Learnings from: Designing Data-Intensive Applications

Designing Data-Intensive Applications (DDIA) by Martin Kleppmann is one of those books that keeps getting recommended in system design discussions — and for good reason. Rather than teaching you how to use specific tools, it teaches you how to think about data systems.

This post is not a full summary, but a collection of ideas, mental models, and quotes that stuck with me after reading it.

A short summary of the book

At its core, DDIA is about building systems that work reliably at scale, even when things inevitably go wrong.

The book is structured around three main goals of data systems:

Reliability – the system continues to work correctly, even in the face of faults.
Scalability – the system can handle growth (in data, traffic, or complexity).
Maintainability – the system remains understandable and modifiable over time.

Kleppmann walks through these goals by exploring:

Storage engines and data models (relational, document, graph)
Replication and partitioning
Consistency models and distributed systems trade-offs
Batch vs stream processing
The limits of coordination, time, and ordering in distributed systems

What makes the book stand out is that it’s concept-driven. Technologies like Kafka, MySQL, or Hadoop are used as examples, not as the point.

Some quotes that stuck with me

"Debates about normalization and denormalization become largely irrelevant if you can translate data from a write-optimized event log to a read-optimized application state.”

After undergoing hundreds of schema normalization exercises at university, and spending so many hours in meetings about how to best structure the data this statement really got stuck with me. Sometimes biases and discussions to try and get things perfect don't actually address the use cases that need to be addressed, and it's important to remember that multiple parts of the system can be complementary to better suit all requirements.

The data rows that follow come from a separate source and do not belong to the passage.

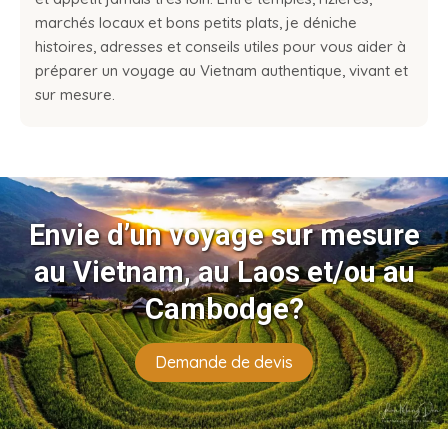
marchés locaux et bons petits plats, je déniche
histoires, adresses et conseils utiles pour vous aider à
préparer un voyage au Vietnam authentique, vivant et
sur mesure.
Envie d’un voyage sur mesure
au Vietnam, au Laos et/ou au
Cambodge?
Demande de devis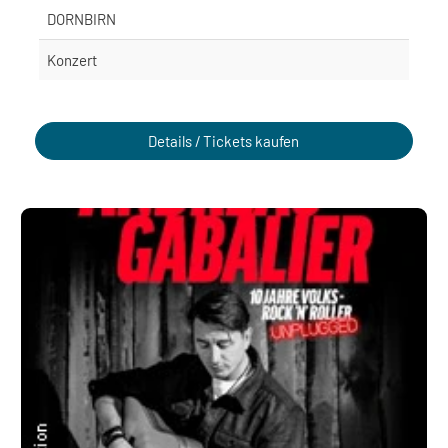
DORNBIRN
Konzert
Details / Tickets kaufen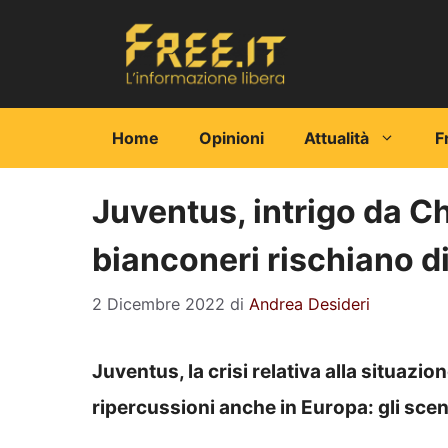
Vai
al
contenuto
Home
Opinioni
Attualità
F
Juventus, intrigo da C
bianconeri rischiano d
2 Dicembre 2022
di
Andrea Desideri
Juventus, la crisi relativa alla situazio
ripercussioni anche in Europa: gli scen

"The major difference between a thing that might go wrong and a thing that cannot possibly go wrong is that when a thing that cannot possibly go wrong goes wrong it usually turns out to be impossible to get at or repair.”

As a non-native English speaker this one seems a bit of a mouthful, but completely true. Kleppmann quotes this from Mostly Harmless, written by Douglas Adams. Thoughts like "this will never happen" tend to affect system designs, making developers not give much thought to observability or recovery paths for certain cases. If these cases have a very high risk, that makes the system vulnerable to whatever is regarded as the black swan.

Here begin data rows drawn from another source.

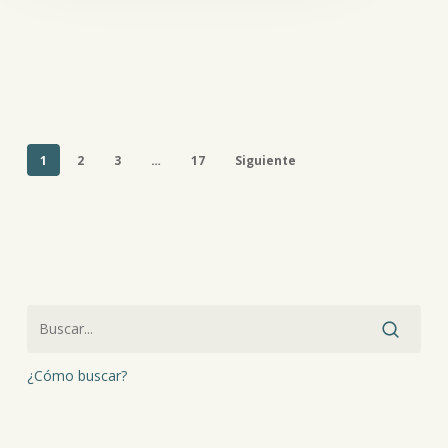
1
2
3
…
17
Siguiente
¿Cómo buscar?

“If you’re designing a system that must scale, you must ask: which operations will become expensive?”

Scalability is less about adding machines and more about understanding bottlenecks.

"Building for scale that you don't need is wasted effort and may lock you into an inflexible design. In effect, it is a form of premature optimization.”

Premature scaling often comes from following trends rather than concrete needs. Money keeps things running, don't waste it on users you don't have.

"Design and build software, even operating systems, to be tried early, ideally within weeks. Don’t hesitate to throw away the clumsy parts and rebuild them."

This requires a good mindset. It's important to remember that nothing you build will be perfect, so it's better to get it out quickly to check if your priorities are sound. Especially at the beginning, systems can be rebuilt from the ground up very quickly - the longer you wait the more complicated that gets. Instead of being scared of people criticizing our systems, we should be afraid of all the work that would take having to redo all the work.

Key takeaways and mental models

A few ideas I keep coming back to:

1. There is no “best” architecture

Almost every chapter reinforces this: every design decision is a trade-off. Consistency vs availability, latency vs throughput, simplicity vs flexibility. The book trains you to ask which trade-off fits my use case?

2. Data modeling is more important than tools

Whether you choose SQL or NoSQL matters less than:

How your data is queried
How it evolves over time
How failures affect correctness

Bad data models scale poorly no matter how modern the stack is.

3. Failure is the default

Instead of assuming things will work, DDIA encourages you to design with the assumption that:

Machines will crash
Networks will partition
Messages will arrive late or out of order

Systems that acknowledge this upfront tend to be simpler and more robust.

4. Time is surprisingly tricky

Clock skew, ordering, and causality are not edge cases — they are central problems in distributed systems. The book explains why “just use timestamps” is often not enough.

Why this feels like a modern classic

Despite being published years ago, DDIA hasn’t aged much — and that’s its biggest strength.

It avoids framework hype.
It focuses on fundamentals that don’t change quickly.
It gives you vocabulary to reason about systems clearly.

It’s the kind of book where you understand why certain architectures exist, not just how to implement them.

If you work in backend engineering, data engineering, or system design interviews, this book quietly raises your baseline.

Conclusion

Reading Designing Data-Intensive Applications doesn’t make you an expert in distributed systems overnight — but it does something more valuable: it reshapes how you think about them.

You come away with:

Better questions
Stronger intuitions
A healthier skepticism of “silver bullet” solutions